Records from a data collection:

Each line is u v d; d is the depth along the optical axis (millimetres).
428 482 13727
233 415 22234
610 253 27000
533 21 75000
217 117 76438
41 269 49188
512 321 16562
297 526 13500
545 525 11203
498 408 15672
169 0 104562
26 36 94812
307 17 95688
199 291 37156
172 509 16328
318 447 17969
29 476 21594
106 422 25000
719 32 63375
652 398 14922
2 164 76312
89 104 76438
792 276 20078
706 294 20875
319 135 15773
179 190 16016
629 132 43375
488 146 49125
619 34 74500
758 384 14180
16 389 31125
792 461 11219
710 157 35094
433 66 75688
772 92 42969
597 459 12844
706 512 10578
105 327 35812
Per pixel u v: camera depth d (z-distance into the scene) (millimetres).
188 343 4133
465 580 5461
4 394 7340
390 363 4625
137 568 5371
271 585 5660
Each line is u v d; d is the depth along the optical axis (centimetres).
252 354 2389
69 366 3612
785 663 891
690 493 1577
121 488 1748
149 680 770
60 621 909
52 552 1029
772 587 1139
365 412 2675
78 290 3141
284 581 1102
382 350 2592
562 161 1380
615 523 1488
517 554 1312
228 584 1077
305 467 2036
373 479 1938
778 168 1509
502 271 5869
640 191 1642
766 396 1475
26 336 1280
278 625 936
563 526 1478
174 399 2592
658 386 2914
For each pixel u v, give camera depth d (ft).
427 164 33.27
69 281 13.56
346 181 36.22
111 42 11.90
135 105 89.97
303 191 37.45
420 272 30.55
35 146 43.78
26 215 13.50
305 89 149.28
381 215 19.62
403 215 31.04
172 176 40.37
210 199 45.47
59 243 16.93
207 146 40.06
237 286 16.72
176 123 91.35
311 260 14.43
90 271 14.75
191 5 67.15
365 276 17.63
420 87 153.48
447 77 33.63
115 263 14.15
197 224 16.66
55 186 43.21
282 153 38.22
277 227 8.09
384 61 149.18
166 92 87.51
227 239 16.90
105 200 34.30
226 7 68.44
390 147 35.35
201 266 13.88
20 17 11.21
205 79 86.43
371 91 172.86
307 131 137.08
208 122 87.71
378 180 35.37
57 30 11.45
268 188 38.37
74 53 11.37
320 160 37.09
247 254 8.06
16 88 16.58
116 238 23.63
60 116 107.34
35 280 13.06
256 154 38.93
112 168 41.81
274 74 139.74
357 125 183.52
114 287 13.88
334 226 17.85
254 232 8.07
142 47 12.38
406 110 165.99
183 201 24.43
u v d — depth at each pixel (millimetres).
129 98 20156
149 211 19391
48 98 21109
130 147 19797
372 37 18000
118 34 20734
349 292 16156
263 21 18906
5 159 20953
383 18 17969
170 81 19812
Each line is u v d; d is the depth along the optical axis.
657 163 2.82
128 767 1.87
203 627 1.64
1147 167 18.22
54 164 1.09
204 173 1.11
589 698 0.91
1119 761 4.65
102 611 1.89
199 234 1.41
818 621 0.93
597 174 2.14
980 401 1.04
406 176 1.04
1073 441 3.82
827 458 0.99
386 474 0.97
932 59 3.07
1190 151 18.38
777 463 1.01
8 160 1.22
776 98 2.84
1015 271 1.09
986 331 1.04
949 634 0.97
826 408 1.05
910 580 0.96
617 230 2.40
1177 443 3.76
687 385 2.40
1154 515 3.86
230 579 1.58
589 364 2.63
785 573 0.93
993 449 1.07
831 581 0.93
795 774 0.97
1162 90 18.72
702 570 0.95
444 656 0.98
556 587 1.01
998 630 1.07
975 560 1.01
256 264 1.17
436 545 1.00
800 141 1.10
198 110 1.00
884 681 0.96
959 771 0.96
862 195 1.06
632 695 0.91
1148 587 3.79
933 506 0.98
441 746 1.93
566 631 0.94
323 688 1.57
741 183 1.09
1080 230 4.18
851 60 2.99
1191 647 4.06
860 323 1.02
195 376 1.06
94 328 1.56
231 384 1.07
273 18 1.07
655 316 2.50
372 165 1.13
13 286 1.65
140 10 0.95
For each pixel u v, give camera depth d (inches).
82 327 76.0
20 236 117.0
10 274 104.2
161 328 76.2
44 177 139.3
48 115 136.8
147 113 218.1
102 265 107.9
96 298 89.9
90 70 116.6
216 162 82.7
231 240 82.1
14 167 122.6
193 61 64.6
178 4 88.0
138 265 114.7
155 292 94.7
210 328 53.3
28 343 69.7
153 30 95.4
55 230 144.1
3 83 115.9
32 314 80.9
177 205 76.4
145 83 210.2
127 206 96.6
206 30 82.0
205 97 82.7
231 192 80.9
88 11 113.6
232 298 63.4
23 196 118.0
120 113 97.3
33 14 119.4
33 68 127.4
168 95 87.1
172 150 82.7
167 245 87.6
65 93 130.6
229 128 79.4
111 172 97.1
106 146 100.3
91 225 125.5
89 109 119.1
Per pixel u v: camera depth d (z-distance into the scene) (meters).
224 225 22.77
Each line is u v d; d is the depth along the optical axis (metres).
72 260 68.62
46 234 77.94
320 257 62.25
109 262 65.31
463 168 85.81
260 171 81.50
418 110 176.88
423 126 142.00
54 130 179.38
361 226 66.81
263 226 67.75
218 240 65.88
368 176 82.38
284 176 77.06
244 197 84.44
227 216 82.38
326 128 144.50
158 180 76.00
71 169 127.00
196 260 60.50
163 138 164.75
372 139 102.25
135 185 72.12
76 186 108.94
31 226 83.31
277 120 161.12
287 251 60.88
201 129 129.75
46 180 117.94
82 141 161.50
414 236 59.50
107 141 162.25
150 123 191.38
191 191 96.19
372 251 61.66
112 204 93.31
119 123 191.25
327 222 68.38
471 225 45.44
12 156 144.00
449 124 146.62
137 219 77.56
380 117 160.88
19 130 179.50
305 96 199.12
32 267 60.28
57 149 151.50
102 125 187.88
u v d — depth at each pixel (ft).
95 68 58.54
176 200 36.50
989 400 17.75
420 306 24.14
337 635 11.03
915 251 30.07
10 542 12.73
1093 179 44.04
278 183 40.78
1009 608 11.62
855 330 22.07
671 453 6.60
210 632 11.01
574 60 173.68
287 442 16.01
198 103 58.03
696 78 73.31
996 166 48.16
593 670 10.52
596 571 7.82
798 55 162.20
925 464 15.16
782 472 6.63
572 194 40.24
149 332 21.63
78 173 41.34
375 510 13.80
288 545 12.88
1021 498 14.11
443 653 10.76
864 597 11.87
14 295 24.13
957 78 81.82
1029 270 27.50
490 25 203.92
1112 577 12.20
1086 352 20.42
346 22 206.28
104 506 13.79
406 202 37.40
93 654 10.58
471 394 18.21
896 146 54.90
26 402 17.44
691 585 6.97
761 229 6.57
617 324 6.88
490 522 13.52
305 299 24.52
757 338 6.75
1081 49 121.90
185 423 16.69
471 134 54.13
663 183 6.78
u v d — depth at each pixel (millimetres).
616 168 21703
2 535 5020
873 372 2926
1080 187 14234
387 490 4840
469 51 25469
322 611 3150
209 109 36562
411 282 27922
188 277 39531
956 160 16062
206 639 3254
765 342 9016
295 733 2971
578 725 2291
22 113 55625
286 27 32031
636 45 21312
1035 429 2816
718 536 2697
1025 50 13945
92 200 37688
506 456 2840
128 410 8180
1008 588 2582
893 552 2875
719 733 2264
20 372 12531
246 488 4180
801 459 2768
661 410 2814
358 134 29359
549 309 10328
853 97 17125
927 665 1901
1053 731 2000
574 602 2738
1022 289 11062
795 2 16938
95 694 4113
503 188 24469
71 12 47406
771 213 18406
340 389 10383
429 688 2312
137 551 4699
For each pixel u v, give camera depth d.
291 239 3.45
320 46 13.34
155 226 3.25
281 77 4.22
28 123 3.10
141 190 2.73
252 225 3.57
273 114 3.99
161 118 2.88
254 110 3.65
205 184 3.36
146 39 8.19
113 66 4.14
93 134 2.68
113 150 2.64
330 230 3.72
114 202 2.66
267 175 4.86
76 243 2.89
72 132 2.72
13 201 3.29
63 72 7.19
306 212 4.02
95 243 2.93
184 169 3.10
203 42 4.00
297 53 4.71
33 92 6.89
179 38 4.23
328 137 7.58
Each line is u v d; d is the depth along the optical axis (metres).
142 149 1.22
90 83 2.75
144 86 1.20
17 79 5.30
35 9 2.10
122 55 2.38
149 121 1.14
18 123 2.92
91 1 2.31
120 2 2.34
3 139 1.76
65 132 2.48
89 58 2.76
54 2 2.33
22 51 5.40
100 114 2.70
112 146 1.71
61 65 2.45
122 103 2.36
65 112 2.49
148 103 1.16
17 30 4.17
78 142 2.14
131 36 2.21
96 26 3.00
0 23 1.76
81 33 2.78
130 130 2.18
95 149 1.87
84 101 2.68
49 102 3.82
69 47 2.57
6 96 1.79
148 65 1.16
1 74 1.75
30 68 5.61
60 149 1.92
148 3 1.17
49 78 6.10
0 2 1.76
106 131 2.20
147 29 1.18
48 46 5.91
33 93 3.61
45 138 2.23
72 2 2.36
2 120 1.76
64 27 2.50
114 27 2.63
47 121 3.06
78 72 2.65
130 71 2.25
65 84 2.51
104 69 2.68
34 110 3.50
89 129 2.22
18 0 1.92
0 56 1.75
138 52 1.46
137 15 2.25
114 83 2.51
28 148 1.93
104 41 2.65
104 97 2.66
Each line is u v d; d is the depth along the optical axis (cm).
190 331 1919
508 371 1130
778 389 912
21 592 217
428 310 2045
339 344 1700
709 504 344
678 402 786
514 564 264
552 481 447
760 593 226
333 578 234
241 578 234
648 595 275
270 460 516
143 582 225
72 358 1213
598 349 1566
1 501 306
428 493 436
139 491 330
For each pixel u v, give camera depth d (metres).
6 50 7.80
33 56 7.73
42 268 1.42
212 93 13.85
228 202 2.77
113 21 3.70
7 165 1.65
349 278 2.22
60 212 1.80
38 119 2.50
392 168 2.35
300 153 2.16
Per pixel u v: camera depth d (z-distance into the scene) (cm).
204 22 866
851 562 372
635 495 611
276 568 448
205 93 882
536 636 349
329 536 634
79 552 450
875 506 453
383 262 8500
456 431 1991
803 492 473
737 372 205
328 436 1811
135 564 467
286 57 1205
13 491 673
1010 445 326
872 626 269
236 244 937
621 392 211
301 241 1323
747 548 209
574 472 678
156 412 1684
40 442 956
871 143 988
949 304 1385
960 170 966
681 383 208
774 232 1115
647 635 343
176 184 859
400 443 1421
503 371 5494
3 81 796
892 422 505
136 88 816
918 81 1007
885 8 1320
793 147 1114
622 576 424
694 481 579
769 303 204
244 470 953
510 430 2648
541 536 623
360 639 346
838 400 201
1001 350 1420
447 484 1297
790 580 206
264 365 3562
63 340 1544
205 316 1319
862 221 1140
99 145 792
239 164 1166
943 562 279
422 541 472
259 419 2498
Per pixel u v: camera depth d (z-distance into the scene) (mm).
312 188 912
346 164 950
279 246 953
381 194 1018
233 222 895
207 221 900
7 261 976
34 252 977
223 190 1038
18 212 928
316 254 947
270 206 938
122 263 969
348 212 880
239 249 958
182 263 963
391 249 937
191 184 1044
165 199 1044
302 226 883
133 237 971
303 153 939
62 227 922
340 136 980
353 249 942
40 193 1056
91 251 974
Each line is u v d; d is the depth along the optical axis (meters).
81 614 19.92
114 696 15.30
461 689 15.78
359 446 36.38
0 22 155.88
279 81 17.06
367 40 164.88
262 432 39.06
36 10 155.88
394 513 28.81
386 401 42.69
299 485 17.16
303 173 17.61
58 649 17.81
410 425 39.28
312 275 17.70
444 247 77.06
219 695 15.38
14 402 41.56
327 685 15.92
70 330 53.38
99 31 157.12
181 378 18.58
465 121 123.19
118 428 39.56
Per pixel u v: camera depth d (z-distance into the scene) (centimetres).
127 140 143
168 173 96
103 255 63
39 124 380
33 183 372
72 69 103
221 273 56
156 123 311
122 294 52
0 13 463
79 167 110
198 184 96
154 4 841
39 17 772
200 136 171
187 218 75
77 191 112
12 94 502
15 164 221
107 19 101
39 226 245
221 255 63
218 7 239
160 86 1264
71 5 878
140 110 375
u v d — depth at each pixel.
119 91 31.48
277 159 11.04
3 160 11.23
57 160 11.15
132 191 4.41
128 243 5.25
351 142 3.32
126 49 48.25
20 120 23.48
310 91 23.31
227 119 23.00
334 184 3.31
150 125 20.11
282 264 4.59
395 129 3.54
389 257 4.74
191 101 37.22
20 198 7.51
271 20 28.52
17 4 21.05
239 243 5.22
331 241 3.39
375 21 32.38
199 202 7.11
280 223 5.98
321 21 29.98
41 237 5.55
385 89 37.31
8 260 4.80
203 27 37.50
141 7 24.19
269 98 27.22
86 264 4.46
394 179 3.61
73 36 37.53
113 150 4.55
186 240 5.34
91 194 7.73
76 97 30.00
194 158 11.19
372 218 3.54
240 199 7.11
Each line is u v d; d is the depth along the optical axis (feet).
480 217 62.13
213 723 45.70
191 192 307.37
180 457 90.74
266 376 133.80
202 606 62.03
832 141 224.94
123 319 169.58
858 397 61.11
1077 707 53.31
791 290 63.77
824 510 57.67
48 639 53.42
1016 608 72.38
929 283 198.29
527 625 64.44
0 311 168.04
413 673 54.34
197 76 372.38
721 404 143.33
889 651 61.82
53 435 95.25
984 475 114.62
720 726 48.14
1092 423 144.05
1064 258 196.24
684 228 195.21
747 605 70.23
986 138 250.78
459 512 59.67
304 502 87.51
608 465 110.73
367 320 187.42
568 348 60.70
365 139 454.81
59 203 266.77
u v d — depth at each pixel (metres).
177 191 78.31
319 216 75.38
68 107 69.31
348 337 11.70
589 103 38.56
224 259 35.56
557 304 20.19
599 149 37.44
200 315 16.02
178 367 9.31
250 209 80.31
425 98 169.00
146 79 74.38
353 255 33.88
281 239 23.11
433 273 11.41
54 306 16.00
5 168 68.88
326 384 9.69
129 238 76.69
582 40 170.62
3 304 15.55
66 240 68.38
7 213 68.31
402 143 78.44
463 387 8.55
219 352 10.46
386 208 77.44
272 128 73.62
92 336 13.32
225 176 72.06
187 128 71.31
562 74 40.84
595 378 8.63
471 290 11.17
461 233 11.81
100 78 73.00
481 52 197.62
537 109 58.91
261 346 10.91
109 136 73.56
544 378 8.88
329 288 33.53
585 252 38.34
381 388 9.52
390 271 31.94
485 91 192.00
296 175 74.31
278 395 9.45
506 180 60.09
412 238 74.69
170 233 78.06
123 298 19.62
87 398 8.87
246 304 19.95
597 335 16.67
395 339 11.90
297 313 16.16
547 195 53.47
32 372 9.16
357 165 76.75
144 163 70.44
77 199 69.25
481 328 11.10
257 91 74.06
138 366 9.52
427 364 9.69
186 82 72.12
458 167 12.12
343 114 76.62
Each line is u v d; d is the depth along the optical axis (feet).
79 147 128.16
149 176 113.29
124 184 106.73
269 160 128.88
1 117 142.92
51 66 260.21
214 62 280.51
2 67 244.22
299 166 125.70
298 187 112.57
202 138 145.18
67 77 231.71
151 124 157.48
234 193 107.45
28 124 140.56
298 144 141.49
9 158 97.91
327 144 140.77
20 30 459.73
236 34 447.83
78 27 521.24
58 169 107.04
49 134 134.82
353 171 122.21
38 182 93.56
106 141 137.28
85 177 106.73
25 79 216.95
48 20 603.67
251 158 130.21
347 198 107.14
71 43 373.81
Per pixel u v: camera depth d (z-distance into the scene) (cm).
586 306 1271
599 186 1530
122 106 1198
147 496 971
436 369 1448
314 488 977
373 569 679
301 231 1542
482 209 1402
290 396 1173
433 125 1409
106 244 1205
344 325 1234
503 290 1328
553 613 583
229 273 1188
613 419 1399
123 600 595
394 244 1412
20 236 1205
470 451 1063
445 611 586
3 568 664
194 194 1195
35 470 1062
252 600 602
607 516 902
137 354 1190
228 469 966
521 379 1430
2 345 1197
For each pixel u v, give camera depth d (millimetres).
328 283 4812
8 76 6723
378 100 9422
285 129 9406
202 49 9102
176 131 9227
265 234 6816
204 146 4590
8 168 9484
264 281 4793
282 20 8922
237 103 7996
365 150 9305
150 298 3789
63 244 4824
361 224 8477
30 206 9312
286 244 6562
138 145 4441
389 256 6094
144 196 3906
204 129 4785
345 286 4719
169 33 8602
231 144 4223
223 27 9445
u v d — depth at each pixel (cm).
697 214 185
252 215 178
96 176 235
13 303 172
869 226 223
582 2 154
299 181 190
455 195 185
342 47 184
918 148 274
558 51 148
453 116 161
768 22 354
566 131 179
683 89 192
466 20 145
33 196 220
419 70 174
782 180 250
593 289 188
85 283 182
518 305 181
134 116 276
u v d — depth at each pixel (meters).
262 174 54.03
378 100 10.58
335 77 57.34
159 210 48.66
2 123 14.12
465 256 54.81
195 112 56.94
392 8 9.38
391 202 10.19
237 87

DIRECTIONS: For each line of the entries that includes "give", show that line.

TASK SOLUTION:
For each pixel u v, give camera depth d (ft).
For each pixel u v, give camera depth d (inches).
For each pixel u v, give camera depth d.
For each pixel u v, give camera depth d (metres).
For each pixel u v, give camera depth d (millimetres).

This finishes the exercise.